A semanas de que arranque la Copa Mundial de la FIFA 2026, la pregunta no es si México está listo… sino para qué lo está.

La narrativa ya es conocida: número de visitantes, ocupación hotelera, derrama económica, exposición mediática. Indicadores válidos, pero insuficientes para entender lo que realmente está en juego.

El Mundial no es, en esencia, un evento sólo con dimensión turística. Es una plataforma. Una que concentra la atención del mundo y coloca a los destinos anfitriones bajo una lupa que rara vez se repite. La pregunta relevante no es cuántos visitantes llegarán, sino qué historia se va a contar cuando estén aquí. Desde el origen de la candidatura conjunta, el torneo fue concebido como algo más amplio.

Como señaló el Embajador Arturo Sarukhán, se trataba de “una de las formas más efectivas de proyectar a Norteamérica como una región integrada, dinámica y con una visión compartida”. Una plataforma de posicionamiento estratégico, no solo de promoción deportiva-turística. Ahí es donde el reto comienza.

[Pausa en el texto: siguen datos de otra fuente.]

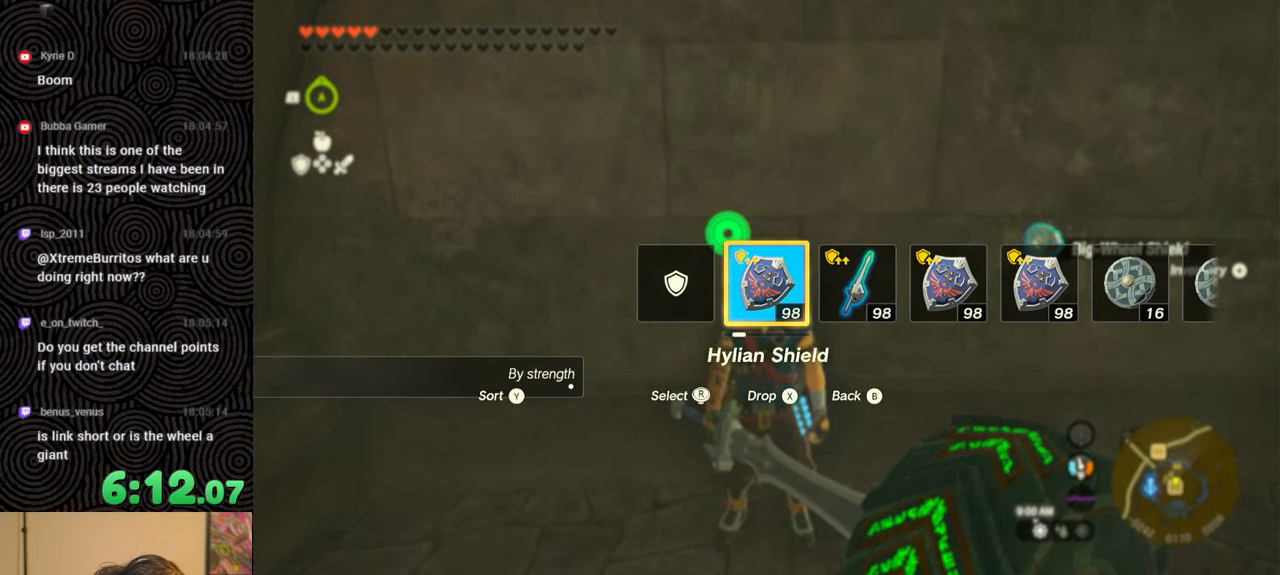
{"buttons": [], "left_stick": "center", "right_stick": "center", "events": [[267, "START", "down"], [433, "START", "up"]]}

La preparación suele enfocarse en lo operativo: estadios, movilidad, seguridad, logística. Todo eso es indispensable. Sin embargo, el verdadero impacto de un evento de esta magnitud depende de la capacidad de articular una narrativa coherente, creíble y sostenida en el tiempo. Porque el Mundial pasa.

La percepción se queda. Ese punto adquiere mayor relevancia en el contexto actual. Tensiones geopolíticas, reconfiguración de cadenas de suministro y una competencia más intensa por inversión y talento están redefiniendo la forma en que los países se posicionan. Los grandes eventos ya no solo atraen visitantes; también convocan decisiones. Empresas, asociaciones y gobiernos aprovechan estos momentos para reunirse, observar, evaluar y proyectar movimientos futuros.

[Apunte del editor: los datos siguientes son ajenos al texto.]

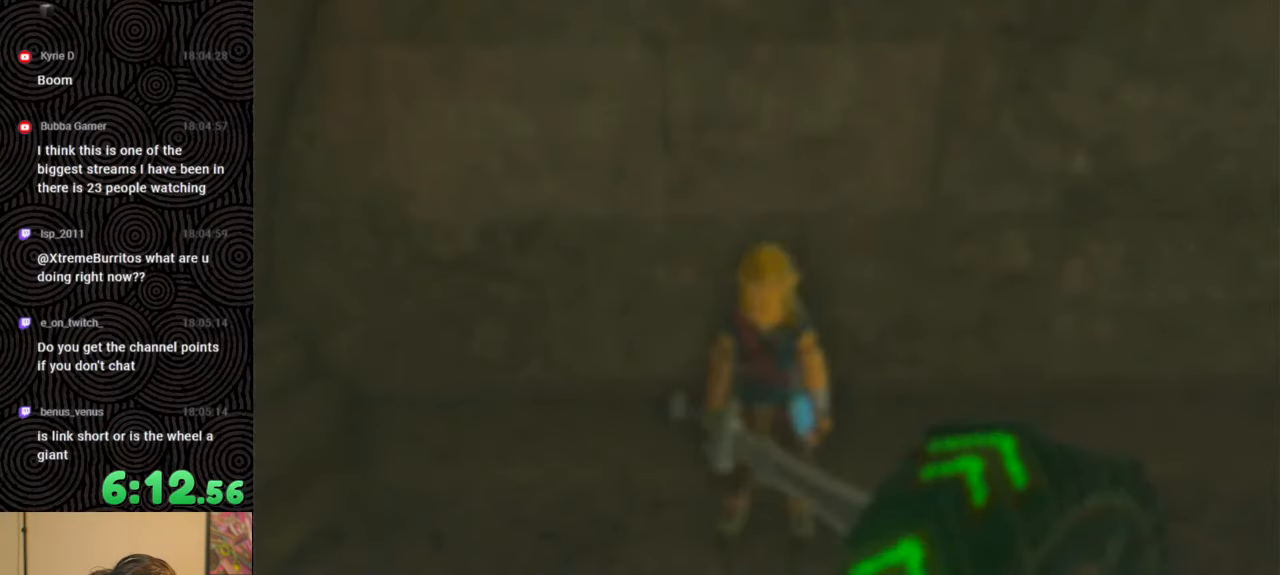
{"buttons": [], "left_stick": "center", "right_stick": "center", "events": [[200, "DPAD_LEFT", "down"], [267, "DPAD_LEFT", "up"], [350, "DPAD_LEFT", "down"], [450, "DPAD_LEFT", "up"]]}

La línea entre turismo, negocios y posicionamiento estratégico se vuelve cada vez más difusa. México no compite únicamente por turistas. Compite por relevancia. Al mismo tiempo, conviene matizar el entusiasmo con una lectura más realista. Estudios recientes de Deloitte han señalado el potencial turístico del Mundial para el país, pero también la necesidad de gestionar expectativas y alinear la oferta con la demanda real.

En la práctica, distintas ciudades sede en los tres países han enfrentado ajustes, cancelaciones y presiones para colocar inventario en ciertos segmentos, particularmente en el ámbito de reuniones y eventos corporativos. El entusiasmo inicial generó una sobre expectativa que hoy exige una gestión más fina.

Eso no disminuye la oportunidad. La redefine. El error frecuente en este tipo de eventos es asumir que el impacto es automático. La experiencia internacional demuestra lo contrario. El valor no está garantizado por la escala del evento, sino por la capacidad del destino para traducir esa visibilidad en relaciones, inversión y posicionamiento sostenido.

Algunos países han utilizado el Mundial como un punto de inflexión para redefinir su narrativa global. Otros se han limitado a organizarlo correctamente. La diferencia aparece después. México tiene experiencia, infraestructura y una industria turística sólida.

El contexto actual, sin embargo, exige algo adicional: intención estratégica. Convertir la atención momentánea en valor de largo plazo implica entender qué conversaciones se quieren provocar, qué sectores se quieren atraer y qué imagen se quiere proyectar. Implica también reconocer que, más allá del turismo de ocio, existen otros segmentos —como el de reuniones— que requieren planeación, tiempos y dinámicas distintas. Ese espacio no se llena solo.

Se diseña. El Mundial no se gana en la cancha del turismo. Se gana en la capacidad de interpretar el momento, articular una narrativa y actuar en consecuencia cuando el mundo está mirando. El Mundial no define a un país por lo que muestra durante unas semanas, sino por lo que logra construir cuando las miradas se van.